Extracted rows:
>>>>>

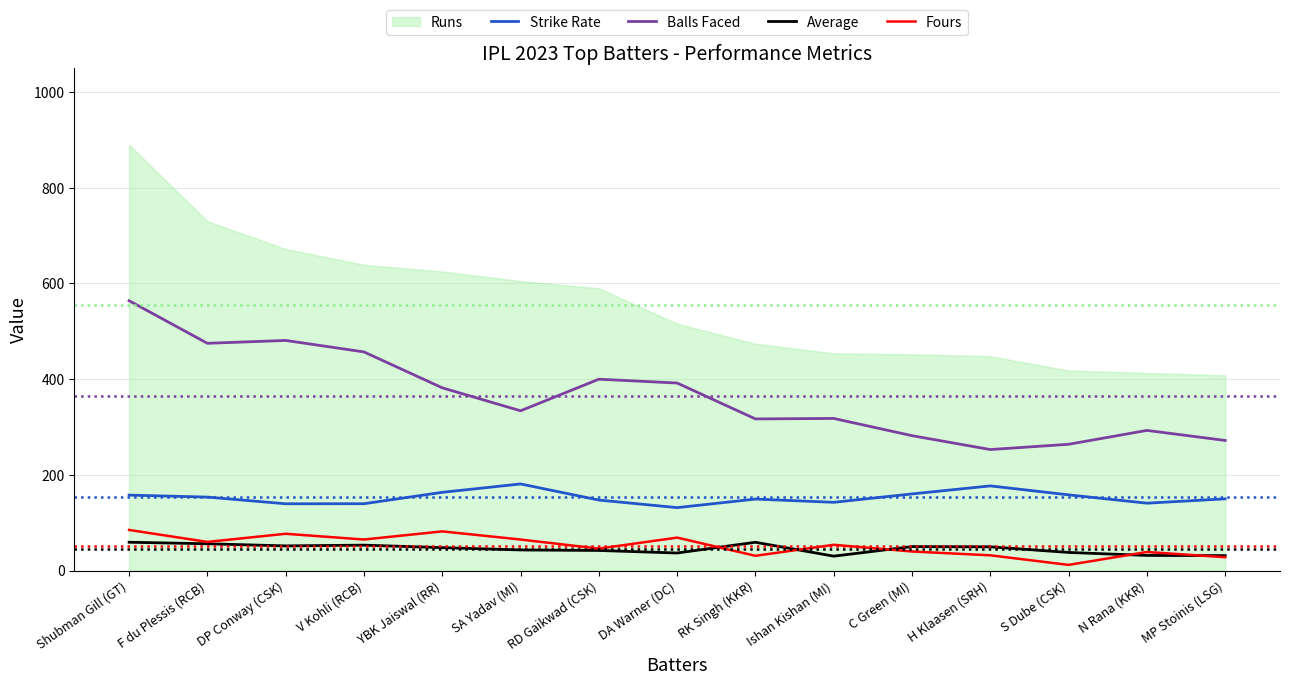

True or false: Balls Faced and Strike Rate cross at least once.

False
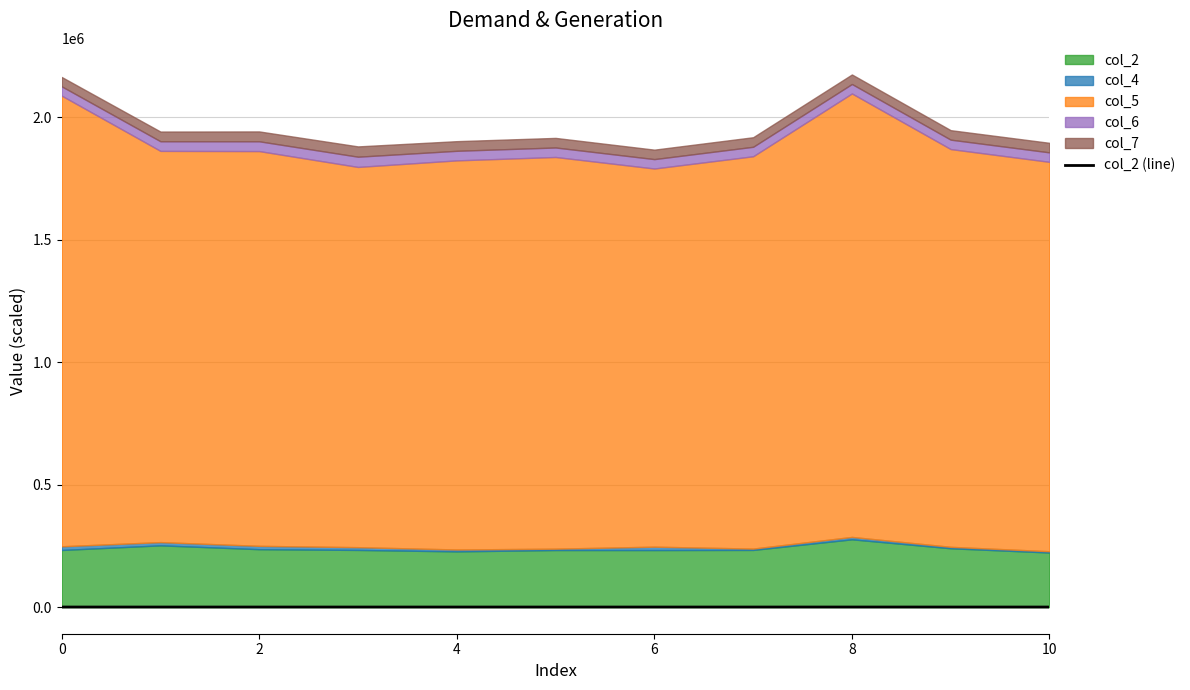

What is the smallest value displayed?

222.8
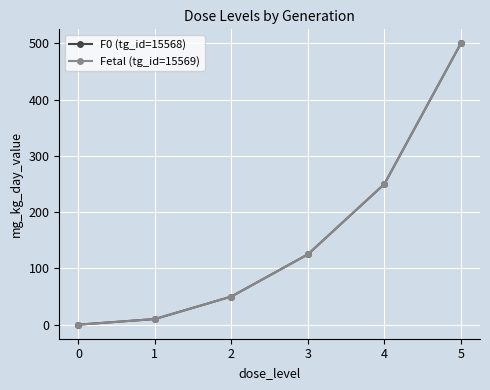

How many lines are shown in the chart?

2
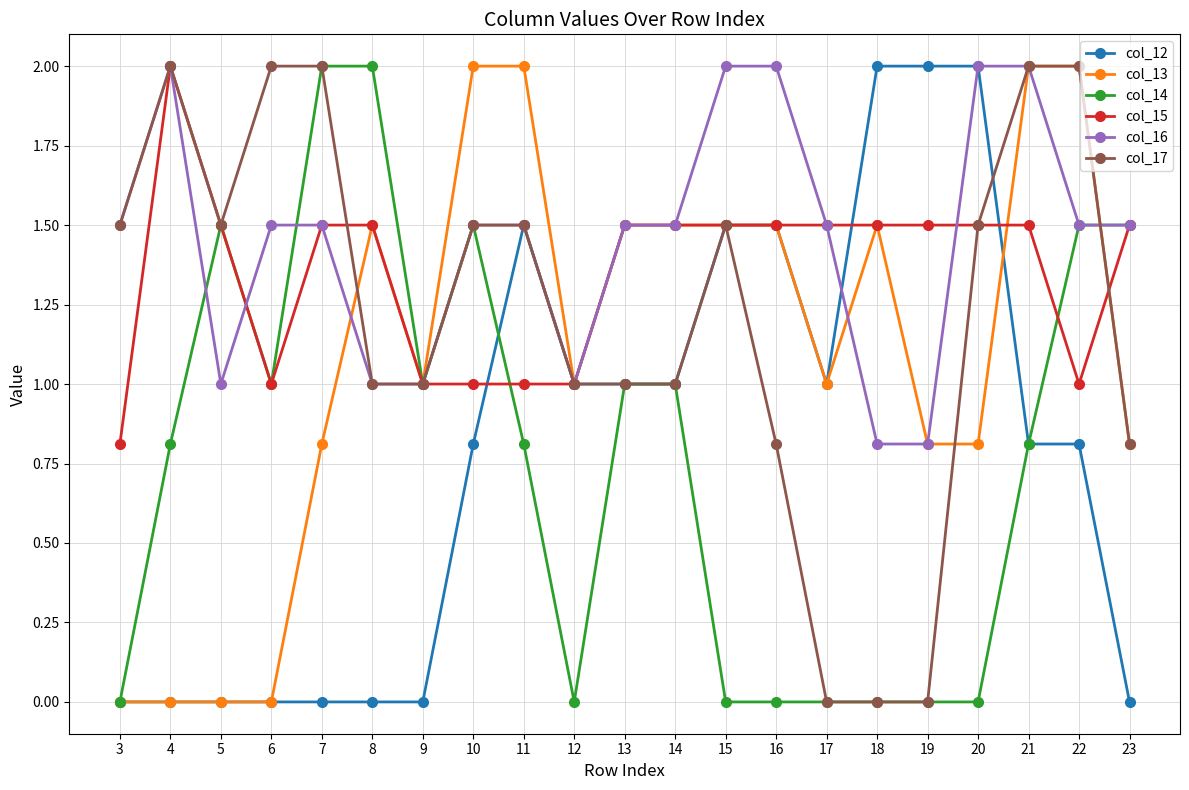

What value does the col_14 series have at 23?

1.5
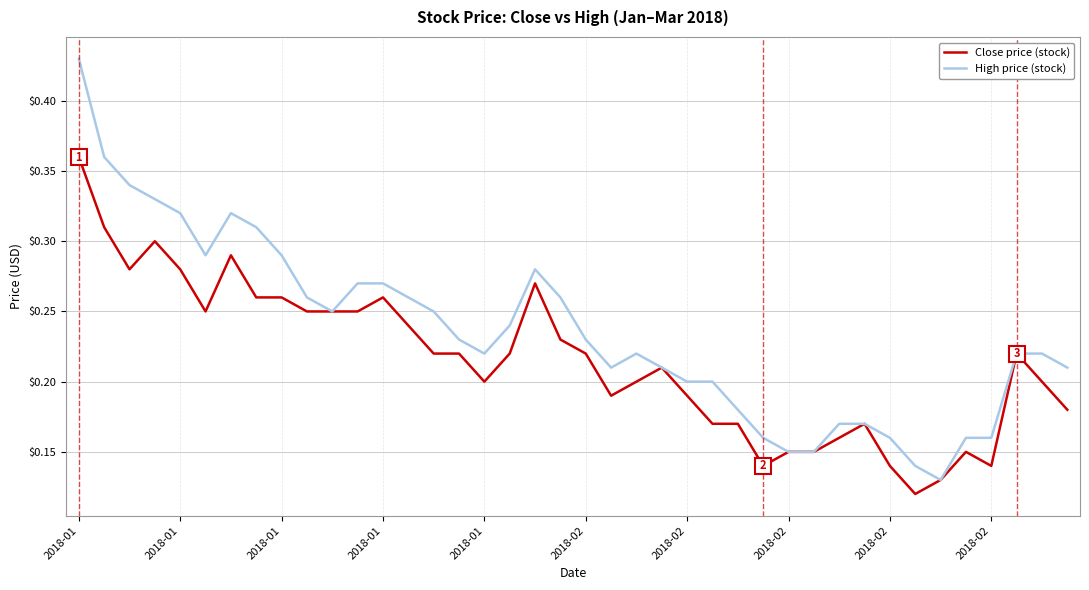

What is the sum of all Close price (stock) values?

8.6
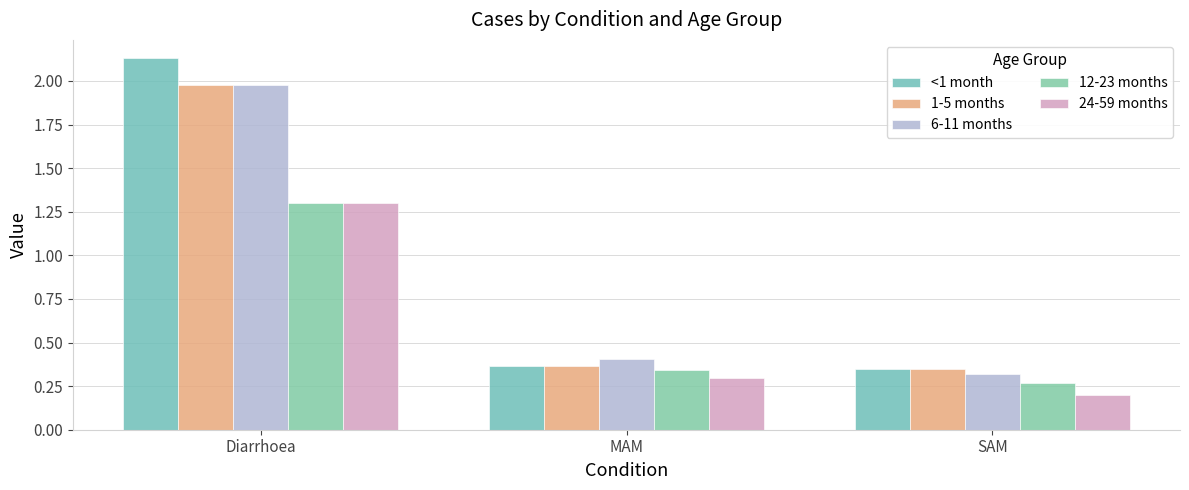

What is the total value across all series at SAM?

1.5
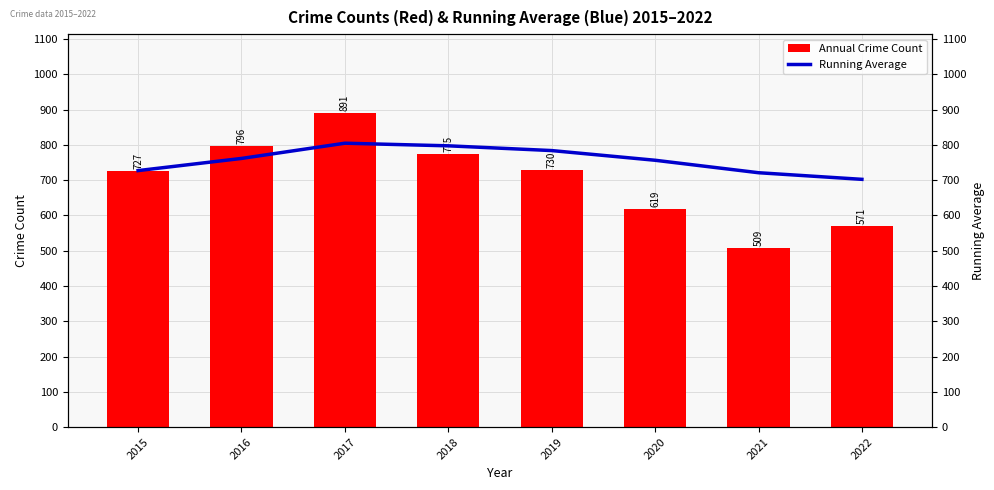

What is the sum of all Annual Crime Count values?

5618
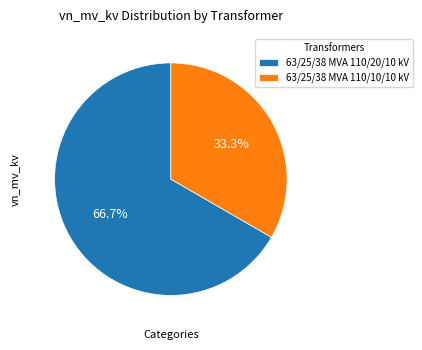

Approximately how many times larger is the value at 63/25/38 MVA 110/20/10 kV compared to 63/25/38 MVA 110/10/10 kV?

2.0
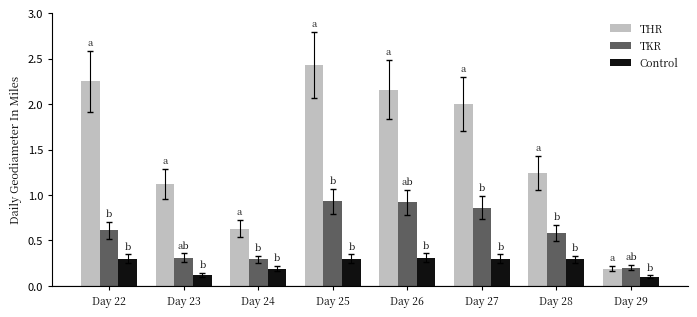

Which series has the widest spread of values?

THR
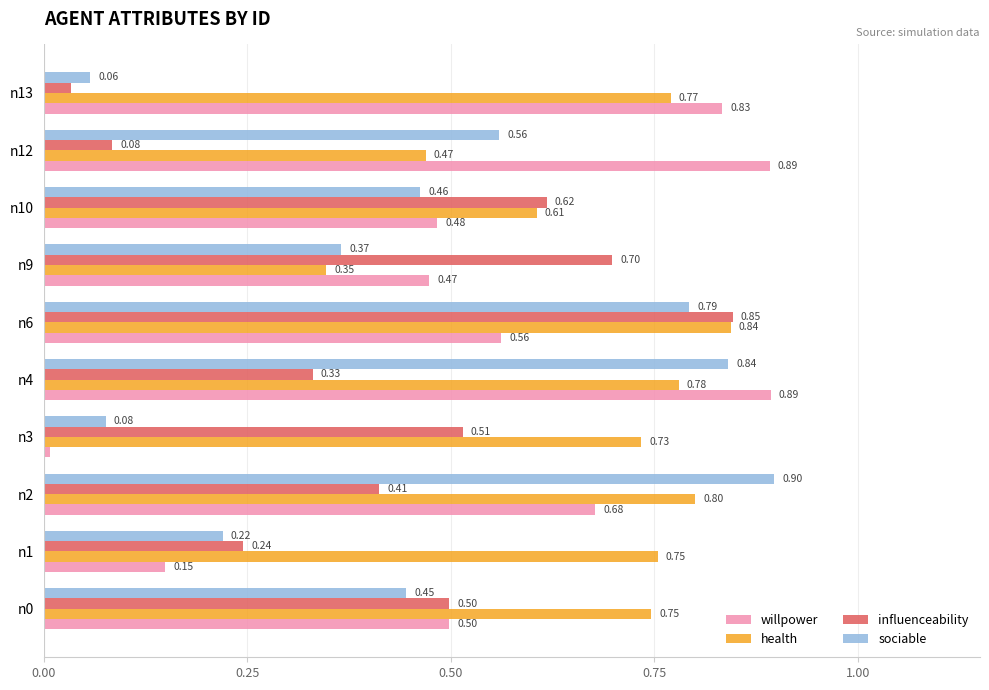

What is the greatest value displayed?

0.9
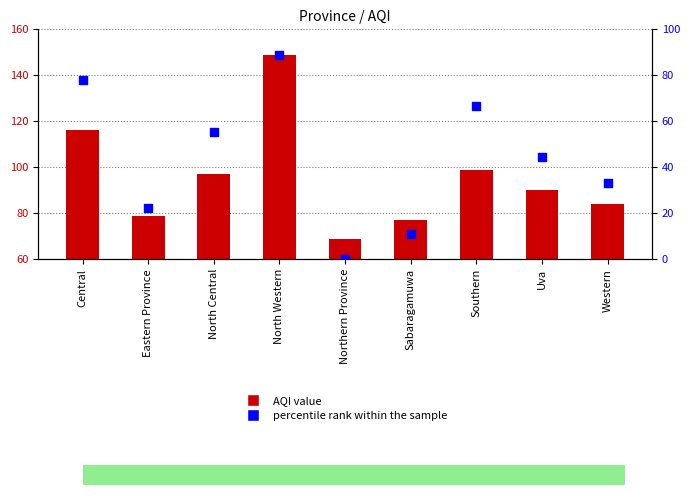

Which series reaches the maximum Y coordinate?

AQI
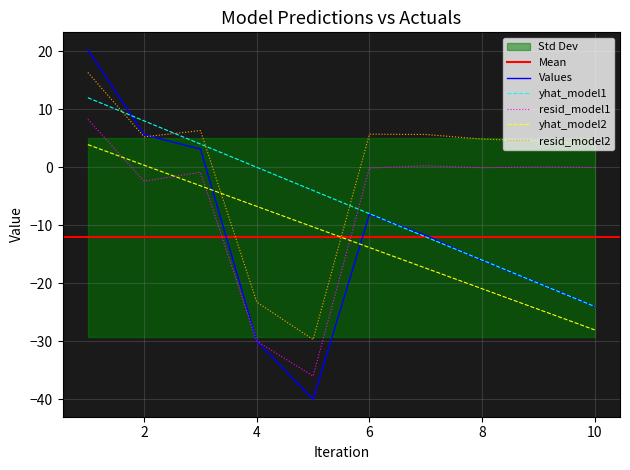

The y series shows 5.6 at 2. True or false?

True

<<<<<

=== Exercise goal ===
Retype all the rows above word for word, leaving out the pictures.

=== Output ===
True or false: Balls Faced and Strike Rate cross at least once.

False

What is the smallest value displayed?

222.8

How many lines are shown in the chart?

2

What value does the col_14 series have at 23?

1.5

What is the sum of all Close price (stock) values?

8.6

What is the total value across all series at SAM?

1.5

What is the sum of all Annual Crime Count values?

5618

Approximately how many times larger is the value at 63/25/38 MVA 110/20/10 kV compared to 63/25/38 MVA 110/10/10 kV?

2.0

Which series has the widest spread of values?

THR

What is the greatest value displayed?

0.9

Which series reaches the maximum Y coordinate?

AQI

The y series shows 5.6 at 2. True or false?

True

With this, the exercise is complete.